Travel restrictions. Vaccine shortages. Reimposed lockdowns.
It’s been a rocky road for tourism in Southeast Asia this year. We’ve seen new waves of coronavirus hampering both domestic and international travel. Many of the larger Asian countries have fallen behind their counterparts in Europe and the U.S. when it comes to vaccine rollouts, and the Delta variant is causing a serious rise in infections rates across much of Southeast Asia.
Looking beyond the pandemic and making bold statements about the future is tricky. However, there is confidence in the market that tourism will make a comeback in 2022. And when it does, one sector is particularly poised for growth: integrated resorts.
A favoured destination
We know that there is a substantial amount of money sitting with private equity funds ready to be invested in the Southeast Asian hospitality sector, and a pent-up consumer demand for travel to resume. Set against this backdrop is a growing number of Chinese tourists in the region, which is driving investment in casinos and integrated resorts in markets like Singapore, Macau, Japan, Vietnam and the Philippines.
Now is a good time for the construction industry who will deliver on these projects to not just establish where the opportunities are but how they will be completed on time, on budget and to the highest quality standards, in markets with often challenging operating environments.
It’s not uncommon to hear that ‘anyone can build a hotel’. Whether that is true or not, it is an indisputable fact that integrated resorts are a completely different beast. An integrated resort is a destination, which incorporates not just more complex aspects of the built environment, such as gaming facilities, shopping experiences and convention centres, but more importantly it’s based on a vision. And that vision must be delivered.
How you make good on that vision for clients in Southeast Asia largely depends on project management teams with long-standing local knowledge and the backing of global best practice.
Investors usually have support on the acquisition side, but when it comes to the actual development or repurposing of assets, they need guidance. Projects need to be delivered with integrity, process and procedures, but a Western approach alone can be incongruous with how business is conducted.
Building trust, understanding the pace at which business is conducted, and fostering strong relationships with contractors are cornerstones of success in this part of the world. More specifically when it comes to construction, the team’s technical expertise and ability to implement the highest standards of safety and quality during the project lifecycle is vital to a successful outcome.
This is where the backing of a large organisation with international best practice in innovation, health and safety and sustainability adds an important layer. Setting the right objectives from the beginning and managing the different stages of the project by integrating all the data in one place can smooth out difficulties further down the line.

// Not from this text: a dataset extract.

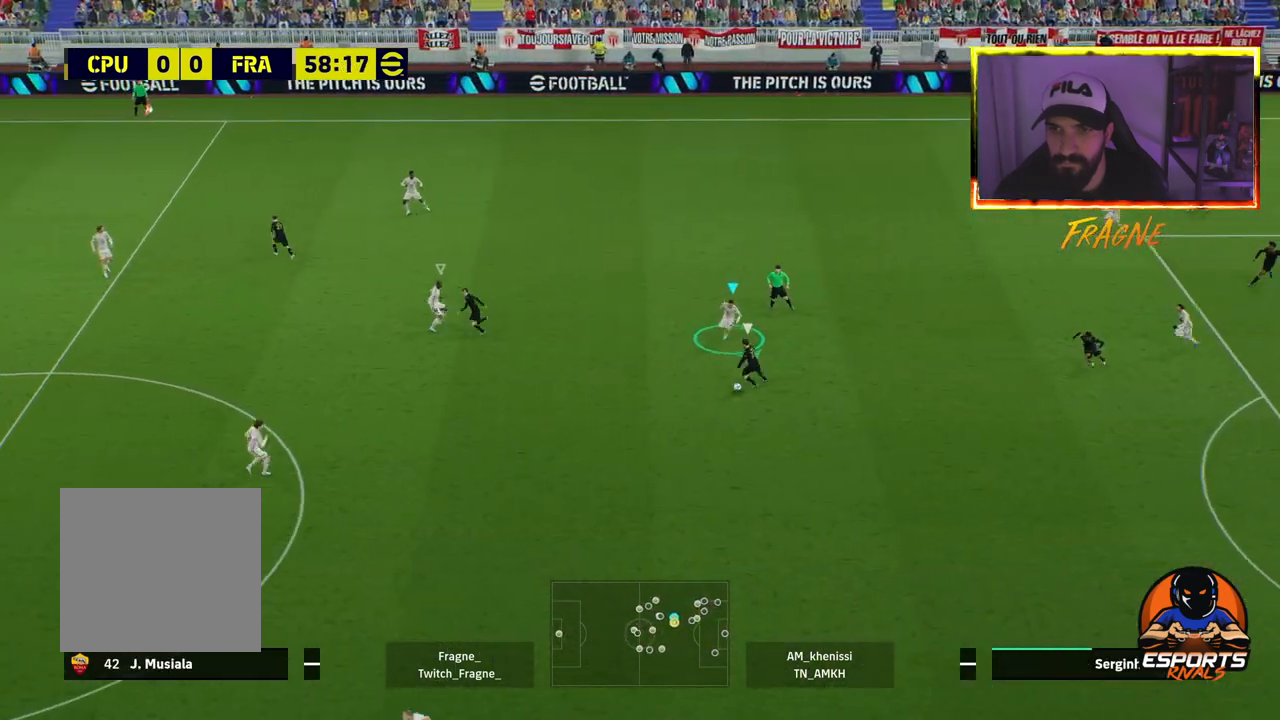
{"buttons": ["CROSS", "L1", "R2"], "left_stick": "down-right", "right_stick": "center", "events": [[400, "left_stick", "down-right"], [450, "L1", "down"]]}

Integrated resorts in Asia are more than just gaming facilities. They are complex and large-scale developments that turn into destinations, bringing different experiences together for people from around the world. The local teams leave the completed projects with new skills which they transfer onto their next venture.

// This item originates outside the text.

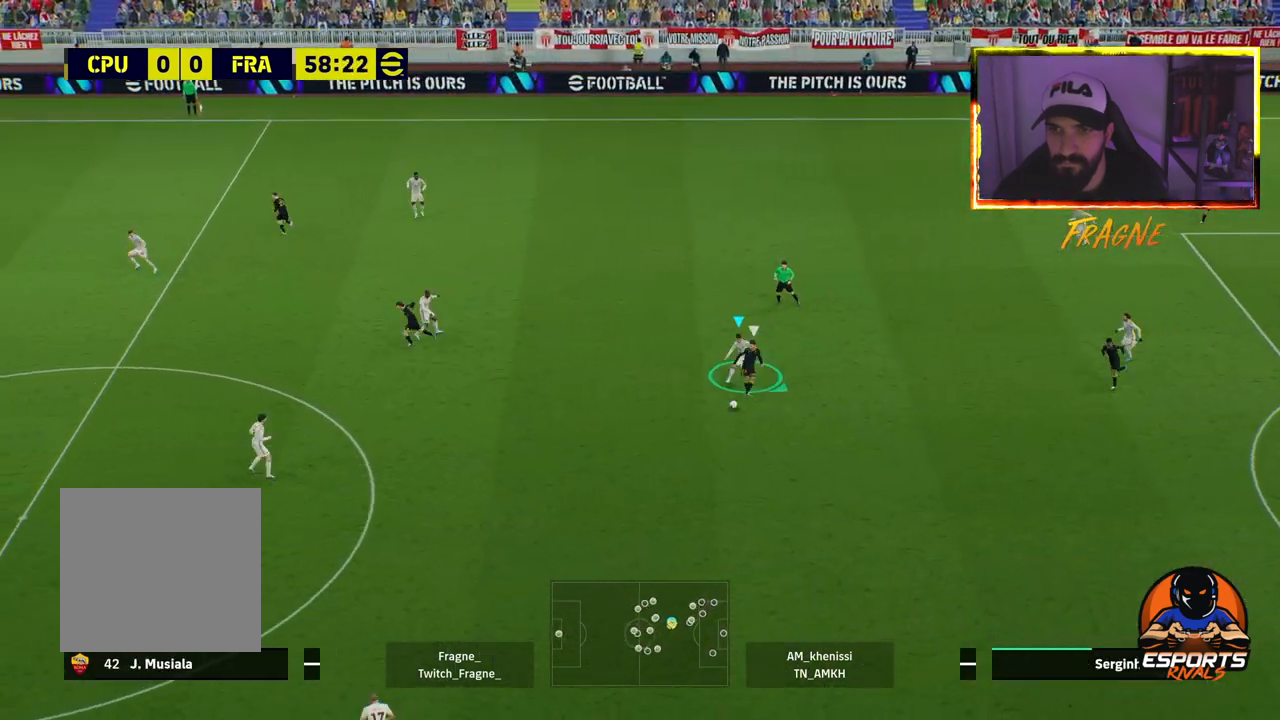
{"buttons": ["CROSS", "R2"], "left_stick": "right", "right_stick": "center", "events": [[117, "L1", "up"], [383, "left_stick", "right"]]}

In sum, as we eagerly await the escalation of vaccine rollouts in Asia and a return to tourism, hospitality investors must hone their strategies for how they will see integrated resorts to fruition in response to post-pandemic demands.
It’s impossible to say when the door to travel will reopen, but we know with certainty how we need to transform delivery to provide tourists in Southeast Asia with the destinations that they so eagerly crave.